Hospital employees performed hand hygiene under the gaze of infection preventionists, and the study data were gathered during the COVID-19 pandemic.
The purpose of studies is to prove hypotheses or to disprove them or—and this is frequently the case—to move the subject matter into that bulging folder marked “more studies needed.” In studies that include some context, that context can be crucial, as was the case in a recent study conducted by investigators at the Department of Hospital Hygiene at Klinikum Stuttgart in Germany. They compared the viral loads of health care workers (HCWs) after they disinfected their hands to the viral loads found on nonsterile gloves (NSGs) when a worker pulled those gloves out of a box and put them on. The investigators found no difference.
But here’s the context.
HCWs performed hand hygiene (HH) under the gaze of an infection preventionist (IP)—in many instances, the IP was a participant.
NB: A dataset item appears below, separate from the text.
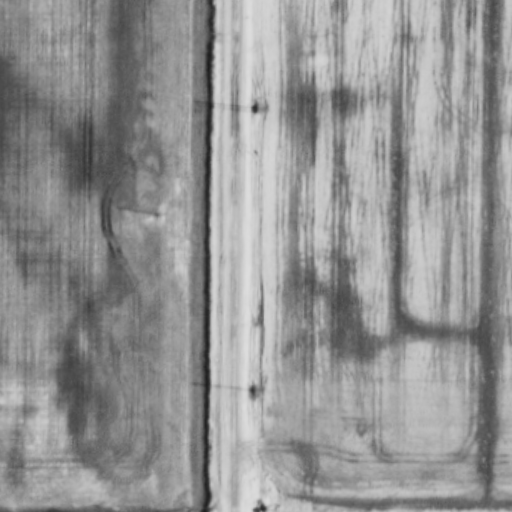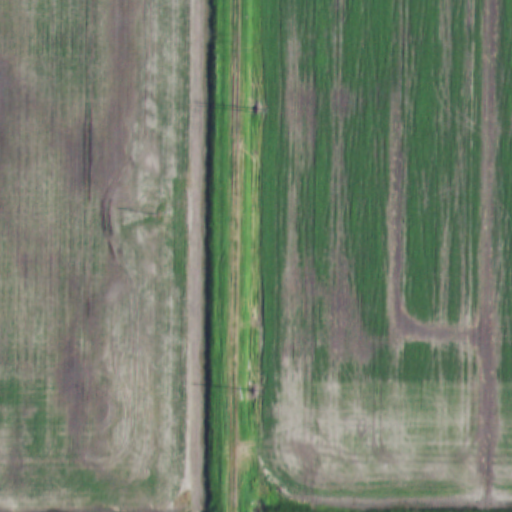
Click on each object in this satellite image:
road: (234, 256)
The study data were gathered during the COVID-19 pandemic, when hand hygiene was very much on the minds of not only HCWs but everybody else in the world.
The bottom line is: “Microbial loads of hands after HH are comparable to NSG,” state the authors of the study, the results of which were published in the American Journal of Infection Control.1 “Filling level or position of the glove box did not influence glove contamination. Whether similar microbial counts translate into comparable nosocomial infection rates warrants further research.”
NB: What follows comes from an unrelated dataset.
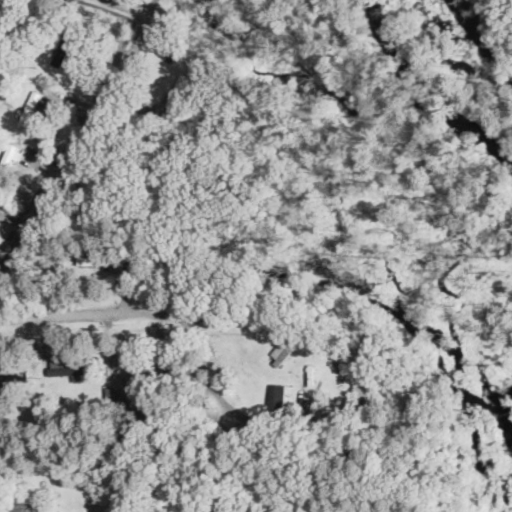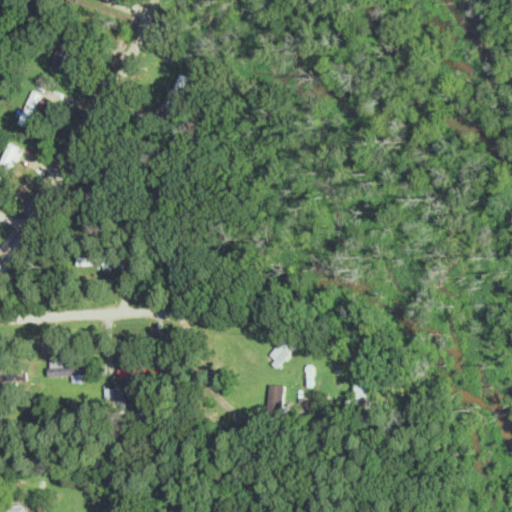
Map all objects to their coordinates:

Most of the participants involved in the study were nurses, and investigators gathered data from between May 19 and October 20, 2020, from 71 hospital wards. They collected 185 samples from NSGs and 107 samples from the hands of HCWs.
“HCWs were requested to sanitize their hands with alcoholic hand rub containing 75% isopropyl alcohol, like they would do during routine practice,” the study results state. “No prior instruction or training was performed. The fingertips of the dominant hand of the HCW were then pressed for 3-5 seconds on blood and MacConkey agar plates.”
To sample the gloves, an IP performed hand hygiene with an alcohol-based hand rub. When their hands were dry, the IP grabbed an NSG from a randomly chosen box in the ward. For both hand hygiene and NSG testing, the investigators obtained fingerprints from the dominant hands of the HCW.
“The median CFU [colony forming units] per plate was the same for NSG (median 1, interquartile range [IQR] 2) and hands after HH (median 1, IQR 5),” say the study authors. “A Mann-Whitney U test indicated no statistically significant difference between groups, U = 9267,
z = –0.965, P-value = .33. No growth of microbes was detected in 88 samples (47.6%) from NSG and in 52 samples (48.6%) from hands. In 1 sample from NSG there was growth of Enterobacteriaceae, 1 showed Acinetobacter lwoffii, and 8 samples grew mold.”
Investigators admit they did not find what they had been seeking.
“With our study, we are ultimately not answering the question whether the comparable microbial counts between hands after HH and NSG translate to a similar nosocomial infection rate,” the authors state. “A limitation of our study is that we only looked [at] contamination of NSG in comparison to hands after HH, but not the rate of cross-contamination or nosocomial infections. Microbial loads on NSG are similar, but if they lead to a lower [adherence] with HH, they even might be detrimental.”